◆ TASK TO CARRY OUT
Where the line containing "(487, 67) = (391, 197): none -> picture" appears, begin retyping; continue exactly through the final line of the data. Omit every picture.

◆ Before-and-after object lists

____

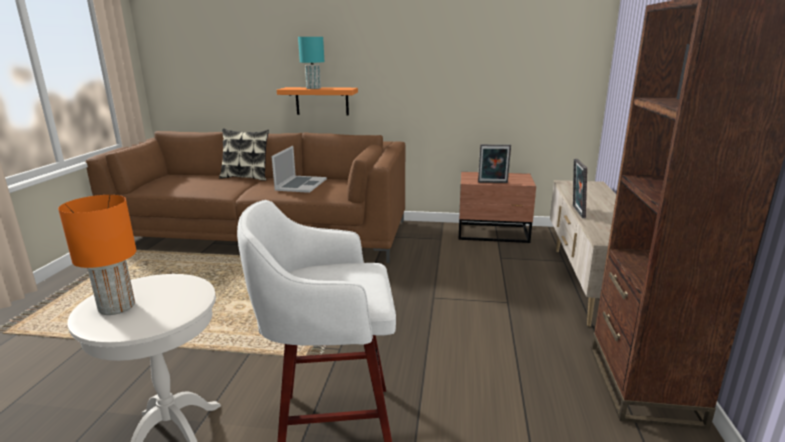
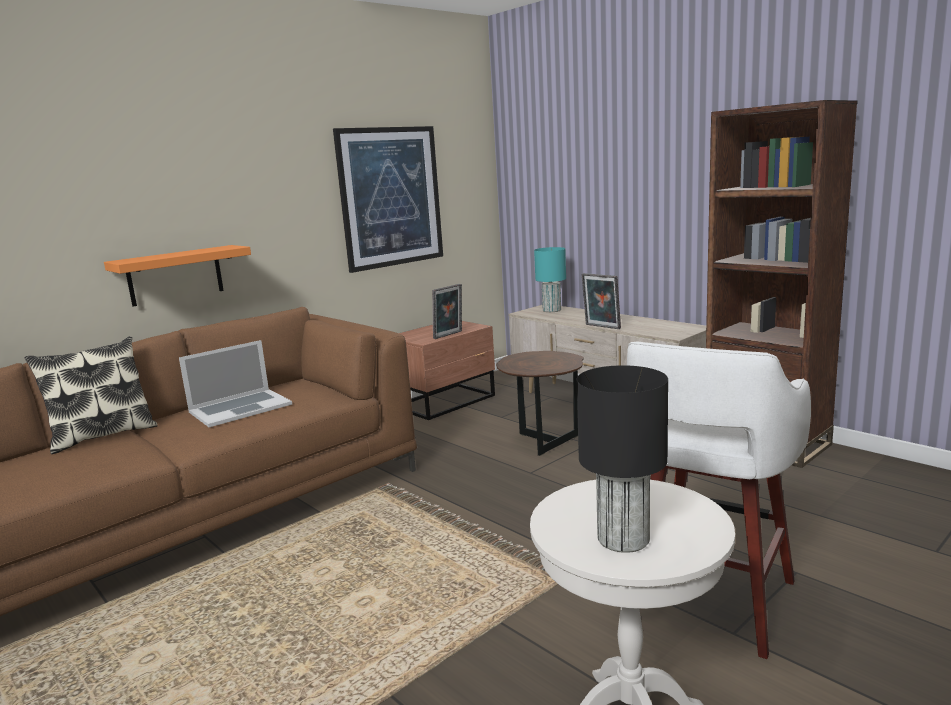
camera: 50 degrees left, 5 degrees down
(118, 306) = (623, 538): orange table lamp -> black table lamp
(301, 184) = (240, 408): laptop -> laptop turned 90 degrees clockwise
(313, 88) = (173, 254): turquoise table lamp -> turquoise table lamp (551, 310)
(485, 285) = (543, 441): none -> brown side table
(487, 67) = (391, 197): none -> picture

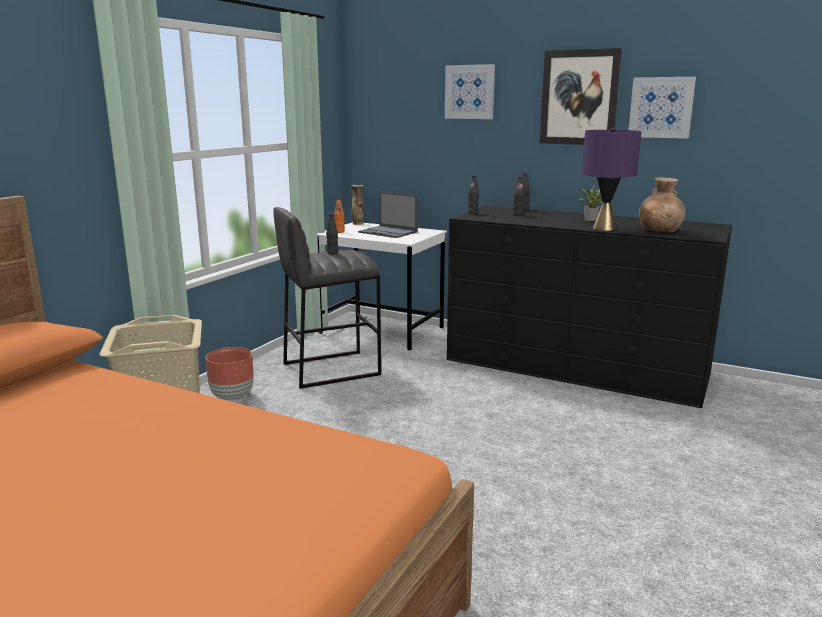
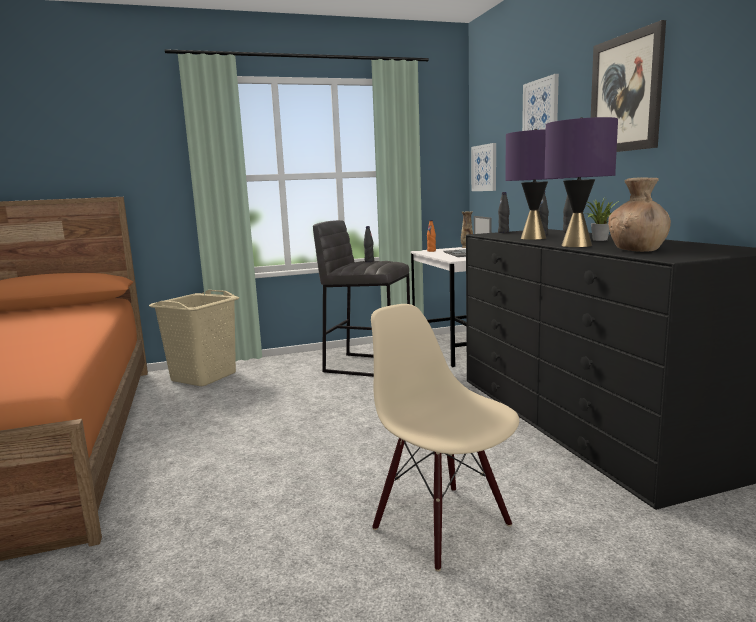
camera: 45 degrees right, 5 degrees down
(233, 397) = (277, 366): brown planter -> none
(535, 221) = (533, 238): none -> purple table lamp
(639, 465) = (443, 525): none -> beige chair
(661, 107) = (708, 87): picture -> picture (484, 168)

____

◆ SOLUTION FOR THIS PROBLEM
(487, 67) = (391, 197): none -> picture

camera: 45 degrees right, 5 degrees down
(233, 397) = (277, 366): brown planter -> none
(535, 221) = (533, 238): none -> purple table lamp
(639, 465) = (443, 525): none -> beige chair
(661, 107) = (708, 87): picture -> picture (484, 168)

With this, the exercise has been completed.